No dia 31 de março de 2025, foi publicada no Diário da República a Lei n.º 33/2025, que estabelece o reconhecimento jurídico da violência obstétrica em Portugal, introduzindo medidas específicas para a prevenção e erradicação de práticas desrespeitosas no contexto do parto e da saúde reprodutiva.
Esta lei marca um momento paradigmático no ordenamento jurídico português ao proceder, pela primeira vez, ao reconhecimento legal da violência obstétrica. Esta iniciativa legislativa surge na sequência de reivindicações históricas por parte de mulheres e organizações da sociedade civil, que têm vindo a denunciar publicamente práticas desumanizadas no contexto da saúde reprodutiva, em particular durante o parto.
Nos termos do artigo 2.º da referida lei, entende-se por violência obstétrica a:
“Ação física e verbal exercida pelos profissionais de saúde sobre o corpo e os procedimentos na área reprodutiva das mulheres ou de outras pessoas gestantes, que se expressa num tratamento desumanizado, num abuso da medicalização ou na patologização dos processos naturais, desrespeitando o regime de proteção na preconceção, na procriação medicamente assistida, na gravidez, no parto, no nascimento e no puerpério.”
Esta definição introduz, de forma inovadora, um marco normativo protetor dos direitos sexuais e reprodutivos, rompendo com a invisibilidade jurídica até então prevalecente.
A Lei n.º 33/2025 estabelece um conjunto de disposições de natureza preventiva, educativa e sancionatória, destacando-se as seguintes:
3.1 Registo Obrigatório de Atos Clínicos
Impõe-se o registo e justificação obrigatória de todos os atos médicos e de enfermagem realizados no âmbito da gravidez e do parto, visando a transparência clínica e a responsabilização profissional.
3.2 Proibição de Episiotomia de Rotina
A lei proíbe a realização sistemática e não justificada da episiotomia, prevendo sanções financeiras para instituições hospitalares e processos disciplinares para os profissionais de saúde que violem esta norma.
3.3 Criação da Comissão Multidisciplinar para os Direitos na Gravidez e no Parto
A Comissão será responsável pela monitorização da aplicação da lei, pela elaboração de relatórios anuais sobre a satisfação dos utentes e pelo desenvolvimento de campanhas de sensibilização junto da sociedade civil e dos profissionais de saúde.

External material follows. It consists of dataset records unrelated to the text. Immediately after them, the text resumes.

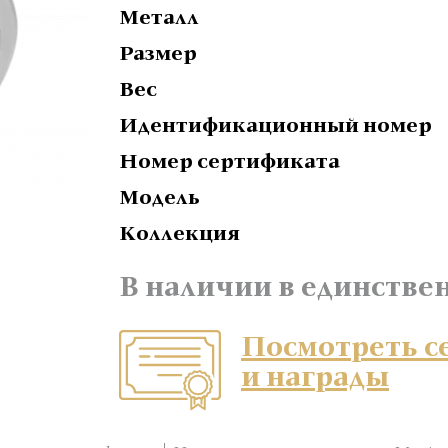
Металл
Размер
Вес
Идентификационный номер
Номер сертификата
Модель
Коллекция
В наличии в единстве
Посмотреть 
и награды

3.4 Educação Sexual e Formação Profissional
A lei determina a integração de conteúdos sobre violência obstétrica nos programas de educação sexual e na formação técnica e ética dos profissionais de saúde, promovendo uma cultura de respeito pela autonomia corporal e reprodutiva.
Ao nível da União Europeia, inexiste, até à data, um quadro jurídico comum que reconheça a violência obstétrica como uma categoria específica de violência de género. Contudo, tanto o Parlamento Europeu como a Comissão Europeia têm emitido recomendações no sentido da adoção de medidas de combate a práticas obstétricas abusivas.
4.1 Experiência Comparada
Portugal assume, assim, uma posição pioneira no contexto europeu, podendo a Lei n.º 33/2025 funcionar como modelo legislativo para futuras iniciativas no espaço comunitário.
A Lei n.º 33/2025 representa uma evolução significativa no plano da justiça reprodutiva em Portugal. Ao estabelecer garantias legais contra a medicalização excessiva e o desrespeito pela dignidade das pessoas gestantes, esta lei contribui para a humanização dos cuidados de saúde no ciclo gravídico-puerperal.